Der Abriss des Gemeindehauses soll Mitte Mai erfolgen. Die Neubauphase des Kindergartens ist für ein halbes Jahr vorgesehen. Während der Bauzeit wird die zweite Kindergartengruppe – bisher im Gemeindehaus – in fünf Kontainern untergebracht sein.

Das berichtete Bürgermeister Bernd Burmester Donnerstagabend auf der Sitzung des Gemeinderates Oetzen in Süttorf. „Am 3. Mai werden die Container geliefert und zu einem ,Containerdorf’ auf dem Kindergartengelände aufgestellt. Tags darauf beginnt die Ausräumung des Gemeindehauses und das Umräumen der Einrichtung der zweiten Gruppe von dort in das „Containerdorf“, zeigte Bernd Burmester den weiteren Zeitplan auf.

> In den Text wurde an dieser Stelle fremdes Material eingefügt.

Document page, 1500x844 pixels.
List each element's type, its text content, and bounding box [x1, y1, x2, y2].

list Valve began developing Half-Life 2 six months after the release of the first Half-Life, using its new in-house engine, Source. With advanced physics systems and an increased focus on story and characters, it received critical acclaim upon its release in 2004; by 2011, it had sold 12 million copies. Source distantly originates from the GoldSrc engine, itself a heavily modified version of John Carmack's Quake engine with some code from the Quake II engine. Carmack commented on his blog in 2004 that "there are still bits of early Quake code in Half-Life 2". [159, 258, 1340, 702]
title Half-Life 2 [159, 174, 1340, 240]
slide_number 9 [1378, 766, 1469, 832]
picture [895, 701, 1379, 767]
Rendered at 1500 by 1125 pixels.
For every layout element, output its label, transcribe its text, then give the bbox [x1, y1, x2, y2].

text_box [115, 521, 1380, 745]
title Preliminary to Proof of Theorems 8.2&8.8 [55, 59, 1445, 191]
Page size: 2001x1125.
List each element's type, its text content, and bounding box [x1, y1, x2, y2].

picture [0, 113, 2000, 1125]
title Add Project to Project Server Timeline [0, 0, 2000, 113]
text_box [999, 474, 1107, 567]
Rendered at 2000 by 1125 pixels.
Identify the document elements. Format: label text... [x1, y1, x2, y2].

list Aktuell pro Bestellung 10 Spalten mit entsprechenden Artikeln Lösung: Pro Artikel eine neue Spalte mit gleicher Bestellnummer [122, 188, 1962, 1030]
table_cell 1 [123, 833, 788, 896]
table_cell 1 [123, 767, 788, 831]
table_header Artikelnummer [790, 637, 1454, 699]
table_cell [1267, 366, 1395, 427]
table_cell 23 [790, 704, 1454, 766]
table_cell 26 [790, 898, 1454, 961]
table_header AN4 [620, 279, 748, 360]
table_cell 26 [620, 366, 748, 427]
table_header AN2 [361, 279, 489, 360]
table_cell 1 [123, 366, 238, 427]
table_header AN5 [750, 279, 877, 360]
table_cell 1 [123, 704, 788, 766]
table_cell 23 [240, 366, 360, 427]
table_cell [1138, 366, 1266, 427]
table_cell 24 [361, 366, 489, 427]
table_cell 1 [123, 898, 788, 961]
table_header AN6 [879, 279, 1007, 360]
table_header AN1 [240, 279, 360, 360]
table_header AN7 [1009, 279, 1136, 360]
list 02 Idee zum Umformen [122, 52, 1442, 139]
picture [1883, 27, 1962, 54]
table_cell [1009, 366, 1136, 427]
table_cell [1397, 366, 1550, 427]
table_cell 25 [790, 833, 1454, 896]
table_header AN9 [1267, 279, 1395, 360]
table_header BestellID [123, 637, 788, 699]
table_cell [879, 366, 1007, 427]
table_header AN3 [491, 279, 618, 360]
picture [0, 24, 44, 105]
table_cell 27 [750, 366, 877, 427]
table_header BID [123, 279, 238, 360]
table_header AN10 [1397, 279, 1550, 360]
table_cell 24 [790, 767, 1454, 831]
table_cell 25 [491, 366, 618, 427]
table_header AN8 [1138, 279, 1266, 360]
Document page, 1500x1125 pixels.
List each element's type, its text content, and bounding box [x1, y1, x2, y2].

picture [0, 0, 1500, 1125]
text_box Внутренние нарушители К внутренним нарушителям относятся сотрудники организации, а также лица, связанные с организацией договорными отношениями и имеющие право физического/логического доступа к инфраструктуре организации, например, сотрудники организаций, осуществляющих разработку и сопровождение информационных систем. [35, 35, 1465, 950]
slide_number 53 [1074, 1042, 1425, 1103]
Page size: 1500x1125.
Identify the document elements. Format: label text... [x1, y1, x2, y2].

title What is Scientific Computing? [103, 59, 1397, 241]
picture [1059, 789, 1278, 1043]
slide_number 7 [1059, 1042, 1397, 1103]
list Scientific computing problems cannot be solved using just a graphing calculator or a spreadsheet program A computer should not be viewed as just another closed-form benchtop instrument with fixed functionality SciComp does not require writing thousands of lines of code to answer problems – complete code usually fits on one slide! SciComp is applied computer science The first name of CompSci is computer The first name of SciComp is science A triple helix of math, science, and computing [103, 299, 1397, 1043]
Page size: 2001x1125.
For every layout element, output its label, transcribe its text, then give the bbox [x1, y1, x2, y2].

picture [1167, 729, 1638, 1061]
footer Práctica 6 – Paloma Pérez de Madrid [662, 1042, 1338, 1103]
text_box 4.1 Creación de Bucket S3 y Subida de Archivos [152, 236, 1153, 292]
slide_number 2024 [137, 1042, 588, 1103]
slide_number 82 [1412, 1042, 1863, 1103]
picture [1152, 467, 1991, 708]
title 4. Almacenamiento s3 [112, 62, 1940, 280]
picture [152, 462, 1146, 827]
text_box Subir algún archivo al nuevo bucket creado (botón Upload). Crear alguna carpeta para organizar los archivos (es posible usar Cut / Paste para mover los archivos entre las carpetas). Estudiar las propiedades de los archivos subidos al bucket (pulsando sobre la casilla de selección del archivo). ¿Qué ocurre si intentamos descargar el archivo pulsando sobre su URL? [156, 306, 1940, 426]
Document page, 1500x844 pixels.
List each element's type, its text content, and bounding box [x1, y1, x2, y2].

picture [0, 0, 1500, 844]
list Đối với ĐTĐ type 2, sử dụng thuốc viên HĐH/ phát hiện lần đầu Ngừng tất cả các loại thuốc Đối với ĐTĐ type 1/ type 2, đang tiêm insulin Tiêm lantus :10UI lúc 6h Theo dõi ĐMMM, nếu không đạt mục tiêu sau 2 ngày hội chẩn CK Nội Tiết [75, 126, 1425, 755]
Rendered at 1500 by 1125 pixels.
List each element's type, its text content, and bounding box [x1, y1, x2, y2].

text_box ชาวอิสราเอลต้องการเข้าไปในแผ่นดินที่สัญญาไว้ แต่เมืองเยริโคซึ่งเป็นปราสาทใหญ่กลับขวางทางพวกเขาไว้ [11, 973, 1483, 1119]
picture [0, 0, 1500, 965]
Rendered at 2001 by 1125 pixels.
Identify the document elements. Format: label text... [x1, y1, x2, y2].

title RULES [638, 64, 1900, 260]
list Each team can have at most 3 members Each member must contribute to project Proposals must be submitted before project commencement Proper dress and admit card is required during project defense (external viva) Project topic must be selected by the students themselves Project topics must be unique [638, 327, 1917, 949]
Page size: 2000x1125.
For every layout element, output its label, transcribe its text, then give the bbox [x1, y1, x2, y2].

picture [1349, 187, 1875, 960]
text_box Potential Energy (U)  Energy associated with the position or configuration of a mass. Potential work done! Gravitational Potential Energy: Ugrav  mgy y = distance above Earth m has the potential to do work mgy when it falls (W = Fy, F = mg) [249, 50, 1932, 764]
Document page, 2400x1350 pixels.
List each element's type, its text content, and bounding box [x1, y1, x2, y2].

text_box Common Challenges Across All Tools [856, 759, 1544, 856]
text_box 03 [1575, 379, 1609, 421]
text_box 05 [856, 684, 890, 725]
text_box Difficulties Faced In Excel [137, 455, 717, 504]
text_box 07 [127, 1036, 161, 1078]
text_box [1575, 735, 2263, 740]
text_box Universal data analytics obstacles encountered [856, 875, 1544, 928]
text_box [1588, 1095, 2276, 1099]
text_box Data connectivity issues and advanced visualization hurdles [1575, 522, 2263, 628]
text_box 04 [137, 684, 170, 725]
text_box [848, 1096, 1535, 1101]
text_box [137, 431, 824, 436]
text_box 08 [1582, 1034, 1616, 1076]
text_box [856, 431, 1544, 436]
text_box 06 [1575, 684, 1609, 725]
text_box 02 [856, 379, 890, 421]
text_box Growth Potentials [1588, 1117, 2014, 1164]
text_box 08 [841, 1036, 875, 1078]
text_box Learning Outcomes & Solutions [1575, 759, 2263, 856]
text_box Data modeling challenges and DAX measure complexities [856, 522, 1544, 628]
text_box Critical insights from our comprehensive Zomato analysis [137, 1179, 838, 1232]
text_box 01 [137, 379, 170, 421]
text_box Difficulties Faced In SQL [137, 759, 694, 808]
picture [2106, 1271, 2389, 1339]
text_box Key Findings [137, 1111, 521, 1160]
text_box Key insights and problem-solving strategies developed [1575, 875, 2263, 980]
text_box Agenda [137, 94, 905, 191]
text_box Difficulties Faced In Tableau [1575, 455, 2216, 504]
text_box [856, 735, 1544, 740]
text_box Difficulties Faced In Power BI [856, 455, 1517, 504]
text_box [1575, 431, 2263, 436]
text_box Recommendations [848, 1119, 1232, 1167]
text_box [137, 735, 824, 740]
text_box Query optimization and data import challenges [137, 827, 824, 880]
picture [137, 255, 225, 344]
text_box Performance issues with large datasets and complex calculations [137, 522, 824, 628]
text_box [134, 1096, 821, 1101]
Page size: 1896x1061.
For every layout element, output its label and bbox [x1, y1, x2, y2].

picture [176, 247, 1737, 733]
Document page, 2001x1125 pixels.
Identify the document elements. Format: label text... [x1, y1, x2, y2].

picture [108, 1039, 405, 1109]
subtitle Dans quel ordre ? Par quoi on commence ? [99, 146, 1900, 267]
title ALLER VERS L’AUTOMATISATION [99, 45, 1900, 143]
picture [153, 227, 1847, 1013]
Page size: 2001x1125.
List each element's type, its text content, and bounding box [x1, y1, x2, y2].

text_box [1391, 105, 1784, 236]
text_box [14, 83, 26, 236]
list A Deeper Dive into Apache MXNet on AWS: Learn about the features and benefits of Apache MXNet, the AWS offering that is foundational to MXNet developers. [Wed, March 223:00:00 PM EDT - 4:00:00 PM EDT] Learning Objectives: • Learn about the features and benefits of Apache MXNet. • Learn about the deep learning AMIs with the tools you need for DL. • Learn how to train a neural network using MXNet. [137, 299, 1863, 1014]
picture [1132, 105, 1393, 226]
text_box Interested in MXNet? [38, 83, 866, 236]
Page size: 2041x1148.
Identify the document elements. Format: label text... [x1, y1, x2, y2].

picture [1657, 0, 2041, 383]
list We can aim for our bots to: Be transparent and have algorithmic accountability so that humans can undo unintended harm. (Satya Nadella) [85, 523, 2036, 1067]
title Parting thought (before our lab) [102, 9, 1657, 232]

Hinsichtlich der geplanten neuen Zufahrtsgestaltung zum Kindergarten von der Landesstraße her bestehe zurzeit noch Abstimmungsbedarf mit dem Straßenverkehrsamt. „Das kann aber während der Bauphase noch abgeklärt werden. Uns liegt daran, dass zunächst einmal das Gebäude fertig wird“, sagte Burmester.

Da der neue Kindergarten durch die Kombination von Neubau und Altbau ein zusammenhängendes Gebäude darstellt, muss dieses innerhalb von zwei bis fünf Jahren auf einen einheitlichen Wärmedämmungsstandard gebracht werden. Das trifft für den Altbau des Kindergartens zu, der daher energetisch zu sanieren ist. Dafür ist eine Dach- und Giebeldämmung nötig sowie der Austausch der Verglasung und möglicherweise auch die Dämmung der Außenfassade. Da diese unerlässlichen Maßnahmen in veranschlagter Höhe von 51 000 Euro aus mehreren Gründen kostengünstiger werden, wenn sie gleich im Zuge der Gesamtbaumaße durchgeführt werden anstatt später, beschloss der Rat einstimmig, die energetische Sanierung des Bestandbaus in der laufenden Um- und Neubauphase des Kindergartens mit zu beauftragen.